Ah!, o biquieri de vinho rosso também ajudou minha alma a clamar, baixinho, para os botões do meu sobretudo a lamber estoicamente aquele chão histórico:
— Meu reino por uma cama. Meu reino por uma cama.

Capítulo 2

Um detalhe.

Não era um simples autobus que nos levaria ao destino que planejamos.

Teríamos que tomar o funiculare, uma espécie de “tatuzão” em forma de bondinho que leva penca de turistas e moradores montanha acima, por dentro da própria.

Só que a Estação Chiaia – jamais esquecerei esse belo nome – não estava funcionando naquele dia. Chiusa!

Portanto, outra caminhada pela via Toledo para enfim, já na estação, errarmos a linha do tal “metrôzinho” e irmos parar do outro lado da cidade.

Voltamos ao ponto de partida.

E, por fim, tomamos o caminho do castelo que anunciei, aos quatro cantos desde a chegada à Itália, era de posse da família Martino.

Ao chegarmos, a compensação de todos os “ais”: a tocante visão da baía que se tem da pequena praça em frente à fortaleza.

Um encantar-se sem fim.

Capítulo 3

Uma pequena porta dá acesso ao claustro, projetado por Dosio no século 16, e às diversas alas do castelo, todas no melhor estilo do barroco napolitano.

Sempre me deslumbro diante desses monumentos seculares e suas histórias.

Vai aí uma sensação do efêmero da vida – a fundação do que chamam de ‘certoza’ é do século 14. Do quanto somos nada e da obra que deixamos ou deixaremos.

O nobre Martino (desculpe aí, em plebeus) era um homem de fé e íntegro.

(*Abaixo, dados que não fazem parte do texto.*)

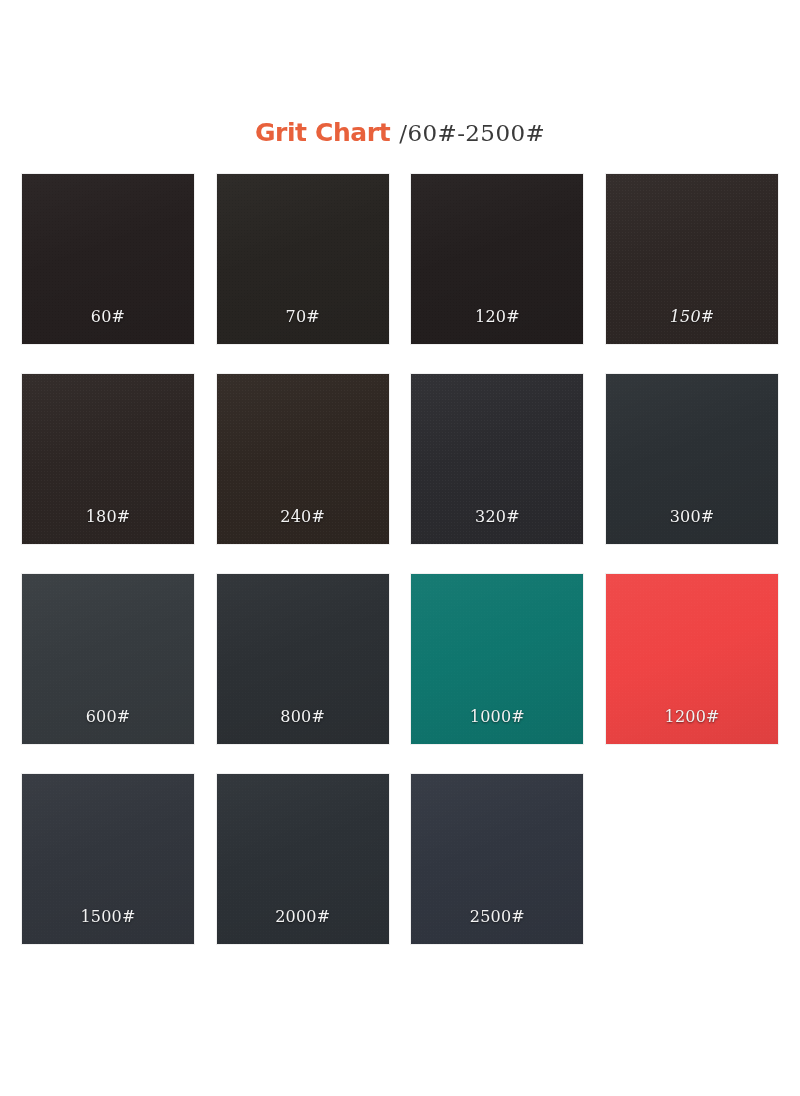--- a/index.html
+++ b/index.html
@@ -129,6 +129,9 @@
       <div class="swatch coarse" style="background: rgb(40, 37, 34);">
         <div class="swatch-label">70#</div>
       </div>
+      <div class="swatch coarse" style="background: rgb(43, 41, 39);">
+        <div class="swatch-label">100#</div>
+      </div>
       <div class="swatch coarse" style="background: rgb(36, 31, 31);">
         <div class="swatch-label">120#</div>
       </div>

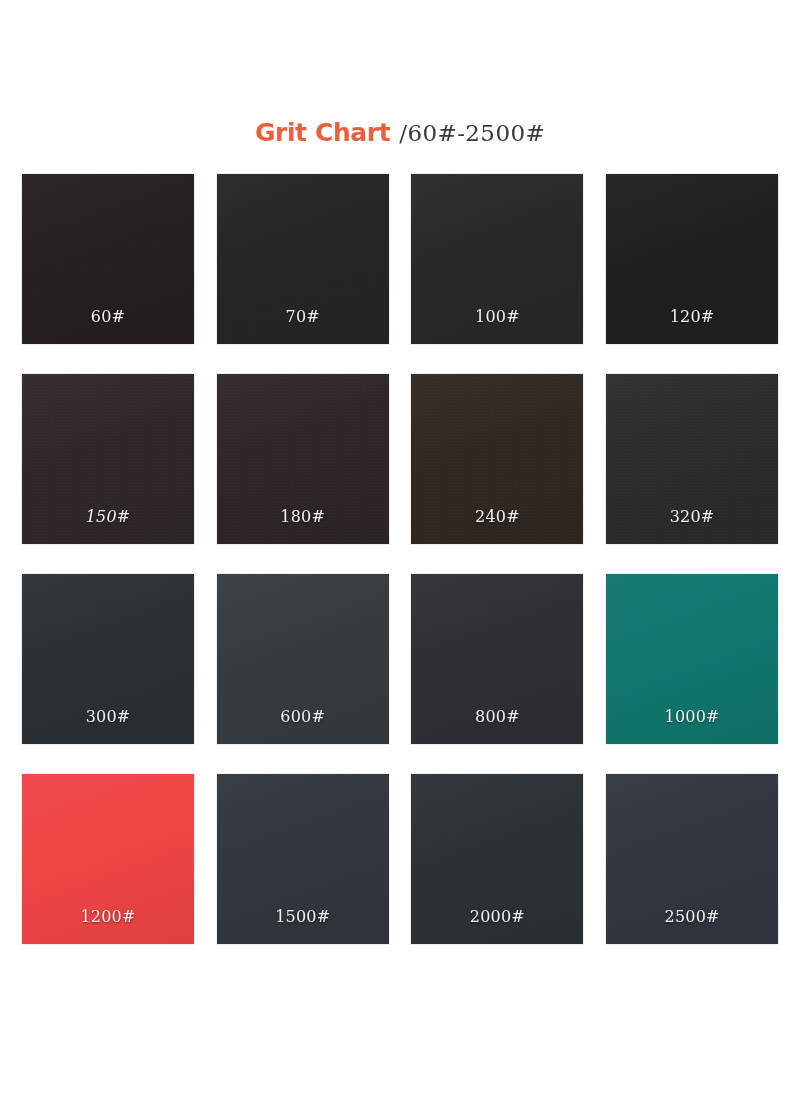--- a/index.html
+++ b/index.html
@@ -156,7 +156,7 @@
       <div class="swatch fine" style="background: rgb(44, 48, 52); text-decoration: underline;">
         <div class="swatch-label">800#</div>
       </div>
-      <div class="swatch fine" style="background: #0f766e;">
+      <div class="swatch fine" style="background: #0f172a;">
         <div class="swatch-label">1000#</div>
       </div>
       <div class="swatch fine" style="background: #ef4444;">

Generoso com os pobres, é celebre o seu gesto de cortar o manto com a própria espada e dividi-lo com quem encontrasse passando frio.

(É bem verdade que não entendi porque o príncipe não oferecia o manto todo. Bom, história é história e há um quadro famoso que perpetua o gesto.)

Certa noite, reza os sacros escritos, Jesus apareceu-lhe em sonho. Usava a metade do manto doado por Martino e disse aos anjos que o rodeava:

“Este aqui é Martinho, o soldado romano não batizado: ele me cobriu com seu manto” .

Ando pra cá, ando pra lá.

Descubro um terraço com outra visão linda sobre o bairro histórico de Santa Lucia. Um jardim; atrás do jardim, um pomar com árvores repletas de laranjas. Volto e entro por uma ala desconhecida.

Ouço uma voz:

— Signore, signore. Chiuso. Capisce? Chiuso, signore.

Meu paciente filho faz a tradução, com um sorriso diante da minha cara de espanto.

— Pai, aí não pode entrar. Está chiuso. Fechado, entendeu?

Levei tão a sério a história de estar numa propriedade da família que, sinceramente, não estranharia se alguém me viesse entregar a chave do castelo.

Ou, no mínimo, de parte dele.

Mesmo assim, não perco a pose.

Mesmo com a temperatura ambiente, visto o sobretudo com a nobreza de um legítimo Martino. Me desculpo com o atento funcionário e dou por encerrada a visita.

Antes, porém, faço a ressalva:

— Por essa vez passa, filhão. Mas, da outra vez, tiro o passaporte, mostro o sobrenome e digo ao lacaio o que pode, o que não pode e quem manda nessa birosca.